CBUF size of NVDLA on Orin

Hi. I am a Ph.D student working on computer architecture, especially Deep Neural Network Accelerator design. We are now interested in the NVDLA accelerator open-sourced by NVIDIA. We are particularly interested in its total on-chip SRAM size to facilitate a fair comparison to NVDLA for one of our research projects.

I have known that the NVDLAs equipped on AGX Orin and AGX Xavier have an SRAM. The SRAM size data is published according to TensorRT developer guide.

However, I have also read from the open-sourced NVDLA Unit description that each NVDLA contains a convolution buffer (CBUF), which is another on-chip SRAM component.

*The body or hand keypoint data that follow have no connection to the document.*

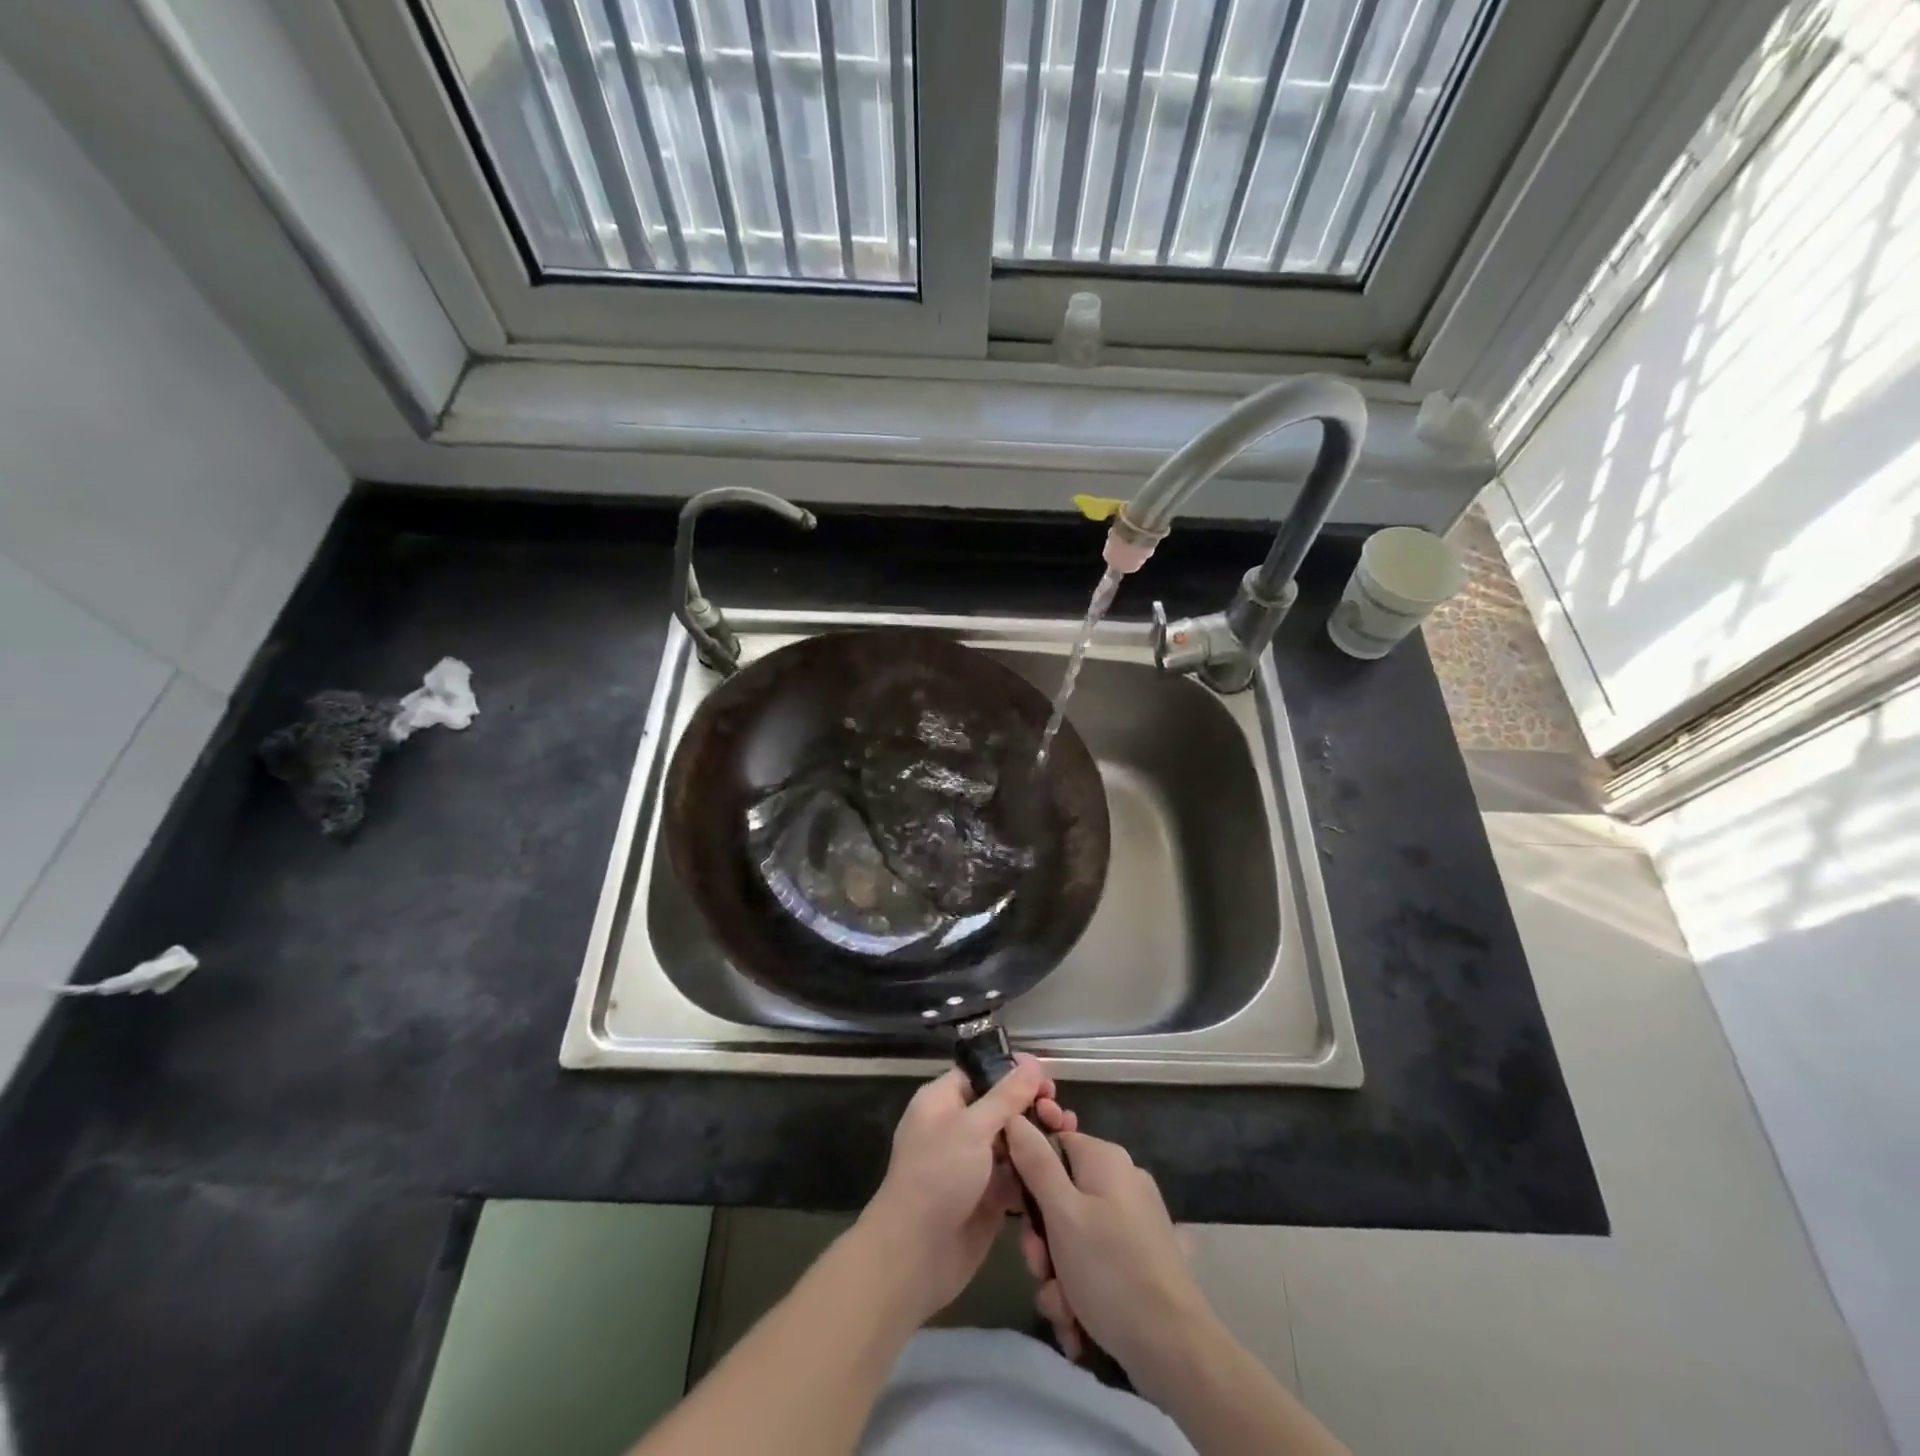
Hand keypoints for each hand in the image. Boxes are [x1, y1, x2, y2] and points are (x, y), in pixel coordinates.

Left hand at [858, 1056, 1076, 1323]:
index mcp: (943, 1101)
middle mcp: (958, 1127)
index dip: (1013, 1071)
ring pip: (1012, 1140)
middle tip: (1059, 1112)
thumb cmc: (938, 1176)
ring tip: (1067, 1132)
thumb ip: (1006, 1096)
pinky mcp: (988, 1197)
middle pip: (1001, 1106)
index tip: (1046, 1075)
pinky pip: (1016, 1174)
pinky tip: (1061, 1165)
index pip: (982, 1074)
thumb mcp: (972, 1128)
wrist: (916, 1255)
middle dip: (1031, 1105)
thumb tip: (1032, 1063)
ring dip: (1038, 1136)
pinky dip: (1035, 1169)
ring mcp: (973, 1164)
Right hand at [1005, 1119, 1210, 1384]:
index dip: (1027, 1174)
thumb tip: (1015, 1117)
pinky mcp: (1138, 1257)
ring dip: (1057, 1273)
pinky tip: (1078, 1322)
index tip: (1015, 1211)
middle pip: (1060, 1195)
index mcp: (1105, 1159)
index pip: (1051, 1144)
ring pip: (1073, 1236)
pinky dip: (1080, 1289)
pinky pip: (1094, 1261)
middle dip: (1042, 1239)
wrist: (1175, 1349)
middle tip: (1041, 1268)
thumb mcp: (1062, 1214)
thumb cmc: (1110, 1270)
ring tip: (1062, 1306)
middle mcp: (1120, 1181)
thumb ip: (1035, 1163)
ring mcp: (1132, 1221)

The NVDLA Unit Description says that the CBUF is 512KB.

Is the NVDLA equipped on AGX Orin and AGX Xavier both has 512KB CBUF? If not, could you kindly provide the CBUF size of the NVDLA accelerators on AGX Orin and AGX Xavier, respectively? If the data is not publicly available, could you please provide the data to us in private (e.g. email)? Thank you very much!

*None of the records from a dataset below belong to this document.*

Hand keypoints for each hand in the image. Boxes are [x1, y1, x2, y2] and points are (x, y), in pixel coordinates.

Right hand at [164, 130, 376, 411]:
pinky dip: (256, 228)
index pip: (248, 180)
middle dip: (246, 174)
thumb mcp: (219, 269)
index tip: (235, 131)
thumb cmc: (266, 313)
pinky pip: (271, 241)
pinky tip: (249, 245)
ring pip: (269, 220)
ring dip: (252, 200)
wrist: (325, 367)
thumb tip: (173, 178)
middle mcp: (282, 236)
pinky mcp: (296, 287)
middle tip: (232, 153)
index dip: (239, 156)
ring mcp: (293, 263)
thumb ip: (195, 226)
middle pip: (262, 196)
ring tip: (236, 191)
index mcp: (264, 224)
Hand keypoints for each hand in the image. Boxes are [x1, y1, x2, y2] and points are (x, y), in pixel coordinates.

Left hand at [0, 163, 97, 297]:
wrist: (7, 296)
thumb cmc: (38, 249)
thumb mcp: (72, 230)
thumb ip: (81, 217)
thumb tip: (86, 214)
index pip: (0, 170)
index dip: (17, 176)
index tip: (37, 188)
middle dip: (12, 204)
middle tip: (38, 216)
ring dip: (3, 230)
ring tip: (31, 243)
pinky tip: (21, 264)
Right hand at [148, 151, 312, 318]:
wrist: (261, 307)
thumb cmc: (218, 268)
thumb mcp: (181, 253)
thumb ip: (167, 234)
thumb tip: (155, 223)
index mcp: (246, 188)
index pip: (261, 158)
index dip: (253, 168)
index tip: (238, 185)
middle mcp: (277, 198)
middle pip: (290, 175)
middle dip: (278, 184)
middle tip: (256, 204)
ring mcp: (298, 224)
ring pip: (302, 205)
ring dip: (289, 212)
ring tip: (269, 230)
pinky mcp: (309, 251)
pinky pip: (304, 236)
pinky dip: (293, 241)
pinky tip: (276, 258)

They are the same thing. DLA internal SRAM is called CBUF.
So you can find the CBUF limit for Xavier and Orin in the TensorRT guide you shared above.

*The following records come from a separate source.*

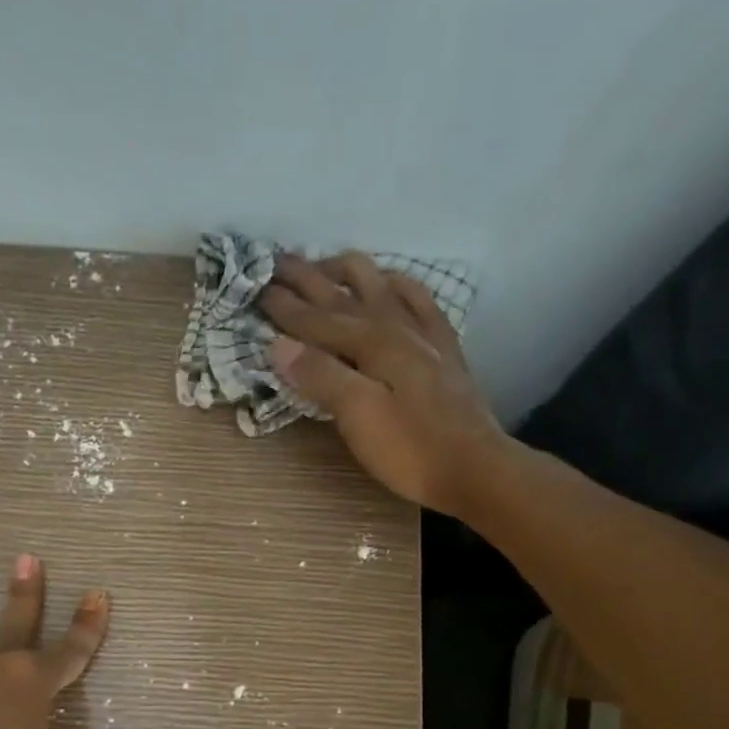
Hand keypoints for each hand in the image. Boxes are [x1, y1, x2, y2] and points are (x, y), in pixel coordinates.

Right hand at [259, 251, 508, 515]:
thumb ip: (320, 376)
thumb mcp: (358, 417)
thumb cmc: (410, 449)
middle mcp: (393, 326)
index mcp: (368, 343)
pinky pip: (417, 299)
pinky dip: (397, 284)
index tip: (253, 288)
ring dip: (347, 271)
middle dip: (307, 277)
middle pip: (342, 294)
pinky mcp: (442, 347)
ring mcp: (422, 333)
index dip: (283, 306)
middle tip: (276, 261)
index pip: (314, 319)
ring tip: (324, 265)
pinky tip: (389, 283)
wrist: (475, 467)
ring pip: (379, 285)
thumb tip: (278, 344)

Thanks for your reply. However, I still doubt that the CBUF and the (dedicated) SRAM are distinct hardware components.

According to NVDLA Primer, a large NVDLA implementation contains a dedicated SRAM other than the internal CBUF. The dedicated SRAM connects to NVDLA through a dedicated interface (second DBB in Figure 2 in NVDLA Primer).

Combined with certain descriptions in TensorRT developer guide, I feel that this document is describing the dedicated SRAM. For example, it says:

On Xavier, 4 MiB of SRAM is shared across multiple cores including the 2 DLA cores.

This seems to imply that the 4MiB SRAM is not an internal component of a DLA (i.e. not a CBUF).

So could you please investigate it further? Thank you very much for your invaluable assistance!


Sorry for the missing.

Indeed, there are two SRAMs on the DLA called UBuf and CBuf.
UBuf size can be found in the TensorRT document:

On Orin, each DLA core has 1 MiB of dedicated SRAM. On Xavier, 4 MiB of SRAM is shared across multiple cores including the 2 DLA cores.

But for CBuf, unfortunately, we don’t have public info can share.